Dingo Took Baby, Coroner Rules in 32-Year-Old Case
The ruling brings an end to a case that at one point sent the infant's mother to prison.
| Posted Tuesday, June 12, 2012, at 1:31 PM
Photograph by Daniel Hartley-Allen/Getty Images.
The dingo really did do it all along.
An Australian coroner ruled Tuesday that a wild dog was in fact to blame for the 1988 death of 9-week-old Azaria Chamberlain, bringing an end to a three-decade-old case that had long gripped the Australian public and one that had become a sitcom punch line on this side of the Pacific.

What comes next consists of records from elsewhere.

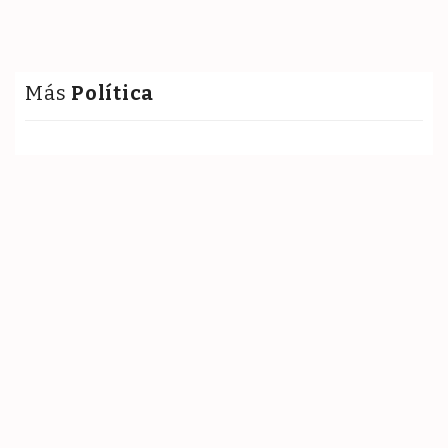
Más
Política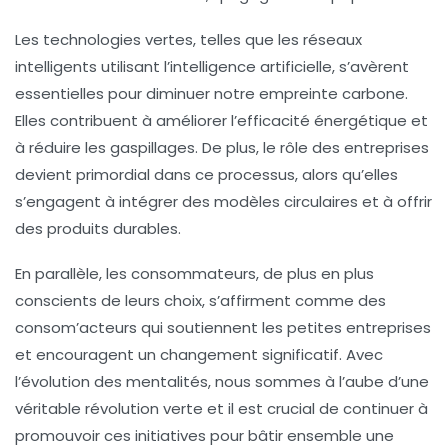
Les
technologies vertes
, telles que les réseaux
intelligents utilisant
l’intelligence artificielle
, s’avèrent
essentielles pour diminuer notre empreinte carbone.
Elles contribuent à améliorer l’efficacité énergétique et
à réduire les gaspillages. De plus, le rôle des entreprises
devient primordial dans ce processus, alors qu’elles
s’engagent à intégrer des
modèles circulaires
et à offrir
des produits
durables
.
En parallèle, les consommateurs, de plus en plus
conscients de leurs choix, s’affirment comme des
consom’acteurs
qui soutiennent les petites entreprises
et encouragent un changement significatif. Avec
l’évolution des mentalités, nous sommes à l’aube d’une
véritable
révolution verte
et il est crucial de continuer à
promouvoir ces initiatives pour bâtir ensemble une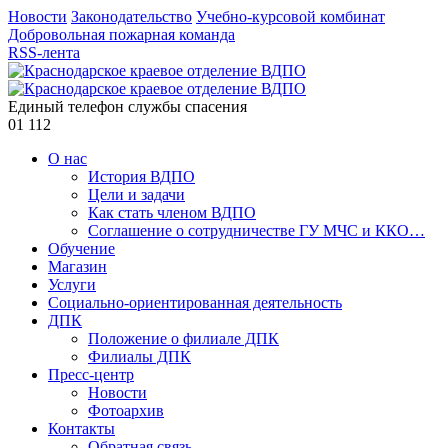
Новости
Законодательство
Учебно-курсовой комбинат
Добровольная пожарная команда
RSS-лента
Единый телефон службы спасения
01
112
О нас
История ВДПО
Цели и задачи
Как стать членом ВДПО
Соглашение о сотрудничестве ГУ МЧС и ККО…
Обучение
Магазин
Услуги
Социально-ориентированная деятельность
ДПК
Положение о филиале ДПК
Филиалы ДПК
Пресс-центр
Новости
Фотоархив
Контакты
Обратная связь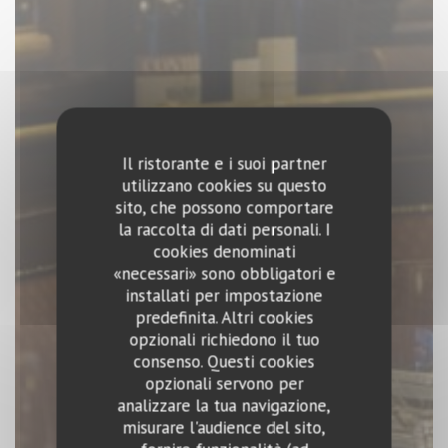
Il ristorante e i suoi partner
utilizzano cookies su questo
sito, che possono comportare
la raccolta di dati personali. I
cookies denominati
«necessari» sono obbligatori e
installati per impostazione
predefinita. Altri cookies
opzionali richiedono il tuo
consenso. Questi cookies
opzionali servono per
analizzare la tua navigazione,
misurare l'audience del sito,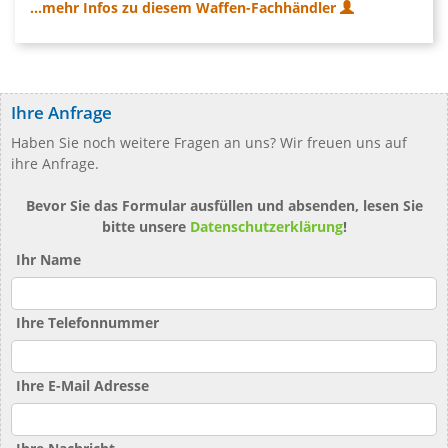
...mehr Infos zu diesem Waffen-Fachhändler
Ihre Anfrage
Haben Sie noch weitere Fragen an uns? Wir freuen uns auf
ihre Anfrage.
Bevor Sie das Formular ausfüllen und absenden, lesen Sie
bitte unsere
Datenschutzerklärung
!
Ihr Name
Ihre Telefonnummer
Ihre E-Mail Adresse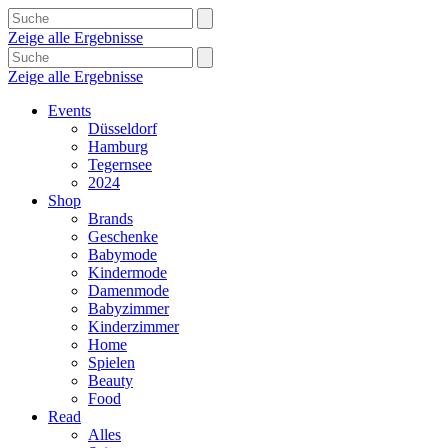
Zeige alle Ergebnisse
Zeige alle Ergebnisse
Events
Düsseldorf
Hamburg
Tegernsee
2024
Shop
Brands
Geschenke
Babymode
Kindermode
Damenmode
Babyzimmer
Kinderzimmer
Home
Spielen
Beauty
Food
Read
Alles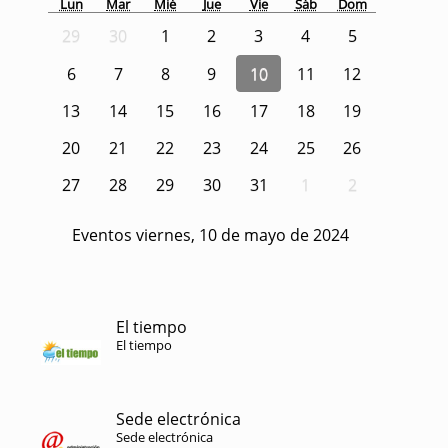
Lun
Mar
Mié
Jue
Vie
Sáb
Dom
29
30
1
2
3
4
5
6
7
8
9
10
11
12
13
14
15
16
17
18
19
20
21
22
23
24
25
26
27
28
29
30
31
1
2
Eventos viernes, 10 de mayo de 2024
El tiempo
El tiempo
Sede electrónica
Sede electrónica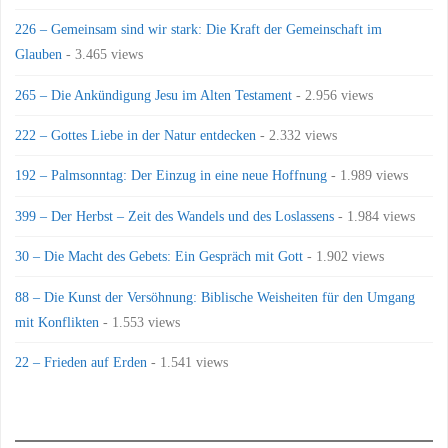
226 – Gemeinsam sind wir stark: Die Kraft der Gemeinschaft im
Glauben
- 3.465 views
265 – Die Ankündigung Jesu im Alten Testament
- 2.956 views
222 – Gottes Liebe in der Natur entdecken
- 2.332 views
192 – Palmsonntag: Der Einzug in eine neue Hoffnung
- 1.989 views
399 – Der Herbst – Zeit des Wandels und des Loslassens
- 1.984 views
30 – Die Macht des Gebets: Ein Gespräch mit Gott
- 1.902 views
88 – Die Kunst der Versöhnung: Biblische Weisheiten für den Umgang
mit Konflikten
- 1.553 views
22 – Frieden auf Erden
- 1.541 views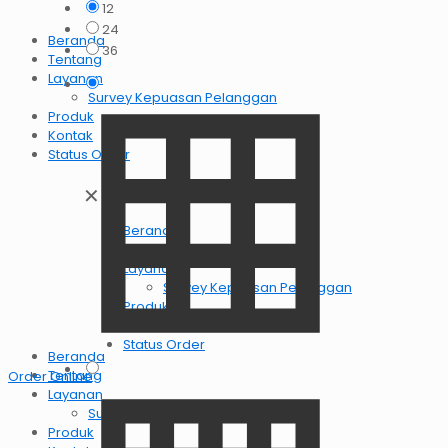
12
24
Beranda
36
Tentang
Layanan
Survey Kepuasan Pelanggan
Produk
Kontak
Status Order
✕
Beranda
Tentang
Layanan
Survey Kepuasan Pelanggan
Produk
Kontak
Status Order
Beranda
Tentang
Order OnlIne
Layanan
Survey Kepuasan Pelanggan
Produk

As the New York Times explains, Azaria's mother, Lindy Chamberlain (now Lindy Chamberlain-Creighton), spent time in prison after being convicted in the death of her daughter. While she was later set free after that verdict was overturned, a series of previous inquests into her claim that Azaria was snatched by a small Australian wild dog known as a dingo proved inconclusive. Public opinion was heavily against Chamberlain-Creighton at the time of the original inquest and during her trial, the Associated Press reminds us: Few at the time believed a dingo was strong enough to drag away an infant.
"I am so sorry," the coroner told the Chamberlain family in court Tuesday. "Time does not remove the pain and sadness of the death of a child."
As the AtlanticWire reminds us, "A dingo's got my baby!" seeped into the American consciousness in the years after Azaria's death, turning up in television shows like The Simpsons, Seinfeld, and even Buffy the Vampire Slayer, in which a fictional rock band was named Dingoes Ate My Baby. Before its turn as a pop culture punch line, however, the Chamberlain family's story was widely introduced to the international public by the 1988 film A Cry in the Dark, in which Meryl Streep played Chamberlain.